Understanding why K-Nearest Neighbors is called a “lazy learner”
K-Nearest Neighbors or KNN is one of the simplest machine learning algorithms. This algorithm is very easy to implement and equally easy to understand.
It is a supervised machine learning algorithm. This means we need a reference dataset to predict the category/group of the future data point.
Once the KNN model is trained on the reference dataset, it classifies the new data points based on the points (neighbors) that are most similar to it.
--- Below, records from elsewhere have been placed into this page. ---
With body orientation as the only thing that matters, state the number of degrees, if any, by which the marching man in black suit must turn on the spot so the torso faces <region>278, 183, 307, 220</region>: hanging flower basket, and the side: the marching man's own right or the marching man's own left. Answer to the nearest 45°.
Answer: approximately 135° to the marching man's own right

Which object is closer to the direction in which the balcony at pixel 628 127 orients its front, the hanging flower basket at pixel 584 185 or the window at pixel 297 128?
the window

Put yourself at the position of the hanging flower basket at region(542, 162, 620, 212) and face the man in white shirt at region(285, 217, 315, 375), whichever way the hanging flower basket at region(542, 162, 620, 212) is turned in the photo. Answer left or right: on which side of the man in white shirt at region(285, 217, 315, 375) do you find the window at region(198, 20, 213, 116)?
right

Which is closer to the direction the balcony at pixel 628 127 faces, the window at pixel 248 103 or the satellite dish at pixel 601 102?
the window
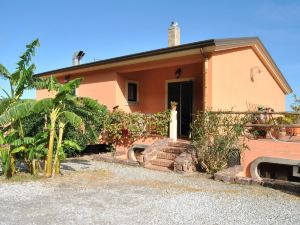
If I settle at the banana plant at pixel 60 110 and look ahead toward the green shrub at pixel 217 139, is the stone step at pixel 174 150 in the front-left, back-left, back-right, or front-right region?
front-left

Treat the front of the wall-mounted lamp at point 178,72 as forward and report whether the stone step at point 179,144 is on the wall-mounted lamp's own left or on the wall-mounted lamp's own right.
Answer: on the wall-mounted lamp's own left

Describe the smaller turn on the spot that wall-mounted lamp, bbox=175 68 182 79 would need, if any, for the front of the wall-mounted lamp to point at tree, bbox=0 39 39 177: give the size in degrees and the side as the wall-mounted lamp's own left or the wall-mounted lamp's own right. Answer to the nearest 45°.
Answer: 0° — it already faces it

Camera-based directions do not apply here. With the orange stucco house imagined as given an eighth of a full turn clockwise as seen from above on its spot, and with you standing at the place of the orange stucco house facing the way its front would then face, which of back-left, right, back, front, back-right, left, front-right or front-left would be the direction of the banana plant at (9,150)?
front-left

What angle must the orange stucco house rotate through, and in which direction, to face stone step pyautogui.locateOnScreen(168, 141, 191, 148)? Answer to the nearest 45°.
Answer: approximately 45° to its left

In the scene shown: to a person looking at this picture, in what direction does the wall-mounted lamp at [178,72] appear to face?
facing the viewer and to the left of the viewer

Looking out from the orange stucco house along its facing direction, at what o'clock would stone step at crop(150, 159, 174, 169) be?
The stone step is roughly at 11 o'clock from the orange stucco house.

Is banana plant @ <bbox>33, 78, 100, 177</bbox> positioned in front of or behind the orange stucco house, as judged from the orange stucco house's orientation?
in front

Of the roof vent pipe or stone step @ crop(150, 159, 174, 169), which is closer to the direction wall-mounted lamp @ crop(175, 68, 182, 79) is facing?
the stone step
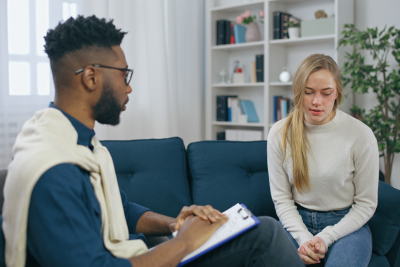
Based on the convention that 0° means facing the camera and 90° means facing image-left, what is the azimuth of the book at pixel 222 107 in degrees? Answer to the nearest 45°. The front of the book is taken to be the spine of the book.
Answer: approximately 0°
It uses the test data to make an “educated guess” as to which category should the new data points belong.
KNN algorithm simply means that “I am as good as my nearest K neighbors.”
Fundamental Working Of KNN
- As discussed earlier, KNN is a supervised machine learning algorithm.
- In this example, let’s assume that we have a dataset in which the data points are classified into 2 categories.
3. Now, when the new data point comes in, the KNN algorithm will predict which category or group does the new data point belongs to.
4. To make this prediction, we first select a value for K.
Note: Here K is the Number of neighbors and not the number of categories or groups.
For our example, let’s take K = 5 nearest neighbors
5. Now, when a new data point comes in, the algorithm will identify 5 nearest neighbors to that new data point.
6. The new data point is classified as category A or category B based on the majority. From the graph, we can see that majority of neighbors belong to category A. Hence the new data point will be classified as category A.
Once our model is able to classify the new data points as category A or category B, we can say that our model is ready to make the predictions.
If you wish to learn the in-depth working of KNN, you can check out my blog: K-Nearest Neighbors (KNN) Algorithm For Machine Learning
Why Is The KNN Called A “Lazy Learner” Or A “Lazy Algorithm”?
KNN is called a lazy learner because when we supply training data to this algorithm, the algorithm does not train itself at all.
Yes, that’s true!
KNN does not learn any discriminative function from the training data. But it memorizes the entire training dataset instead.
There is no training time in KNN.
But, this skipping of training time comes with a cost.
Each time a new data point comes in and we want to make a prediction, the KNN algorithm will search for the nearest neighbors in the entire training set.
Hence the prediction step becomes more time-consuming and computationally expensive.
Conclusion
An active learner like logistic regression has a model fitting or training step. But the KNN algorithm does not have a training phase at all. Hence it is called a lazy learner.